JACOB LOWRANCE
REVOLUTIONARY
WAR VETERAN
“Patriots”
MARRIED: Rebecca Beard Lowrance
9/1767 to 4/1852
CHILDREN: Anne, Elizabeth, John, Samuel, Jane, Sarah Rebecca, Josiah, Catherine, Delia N.
JACOB: DOB, 1 August 1759
DOD, 24 May, 1855
BURIED: Bear Creek Cumberland Presbyterian, Lewisburg, TN
RELATIONSHIP: Grandson of Johannes Lorentz Lowrance, the original Lowrance settler in the United States. Jacob’s father was John Lowrance.
MILITARY: Jacob fought at the Battle of King’s Mountain in North Caroline and was wounded in battle. His military rank is unkown.
OCCUPATION: Farmer
Battle of Kings Mountain
October 7, 1780, near the North and South Carolina border
The plateau of the mountain is in Cleveland County, NC
The battlefield and park are in York County, SC
By Peggy Beach
Public Information Officer, Cleveland County, NC
Phone: 704-476-3012; e-mail: peggy.beach@countynt2.co.cleveland.nc.us
Historians consider the Battle of Kings Mountain to be the "turning point in the South" in America's War for Independence. The victory of Patriots over Loyalist troops destroyed the left wing of Cornwallis' army. The battle also effectively ended, at least temporarily, the British advance into North Carolina. Lord Cornwallis was forced to retreat from Charlotte into South Carolina to wait for reinforcements. The victory of the Overmountain Men allowed General Nathaniel Greene the opportunity to reorganize the American Army.

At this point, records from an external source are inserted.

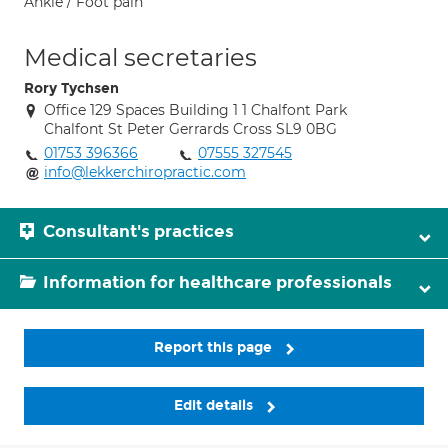
Ankle / Foot pain
Medical secretaries
Rory Tychsen
Office 129 Spaces Building 1 1 Chalfont Park
Chalfont St Peter Gerrards Cross SL9 0BG
01753 396366
07555 327545
info@lekkerchiropractic.com
Consultant's practices
Information for healthcare professionals
Report this page
Edit details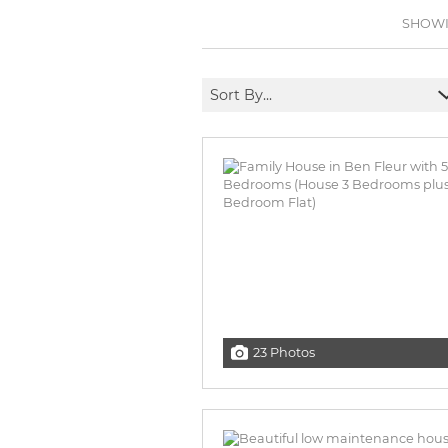
BROWSE LISTINGS
BROWSE LISTINGS
SHOWIN
Sort By...
23 Photos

When British General Henry Clinton learned of his men's defeat at Kings Mountain, he is reported to have called it "the first link of a chain of evils" that he feared might lead to the collapse of the British plans to quash the Patriot rebellion. He was right. American forces went on to defeat the British at Cowpens. A little more than a year after Kings Mountain, Washington accepted Cornwallis's surrender at Yorktown, Virginia.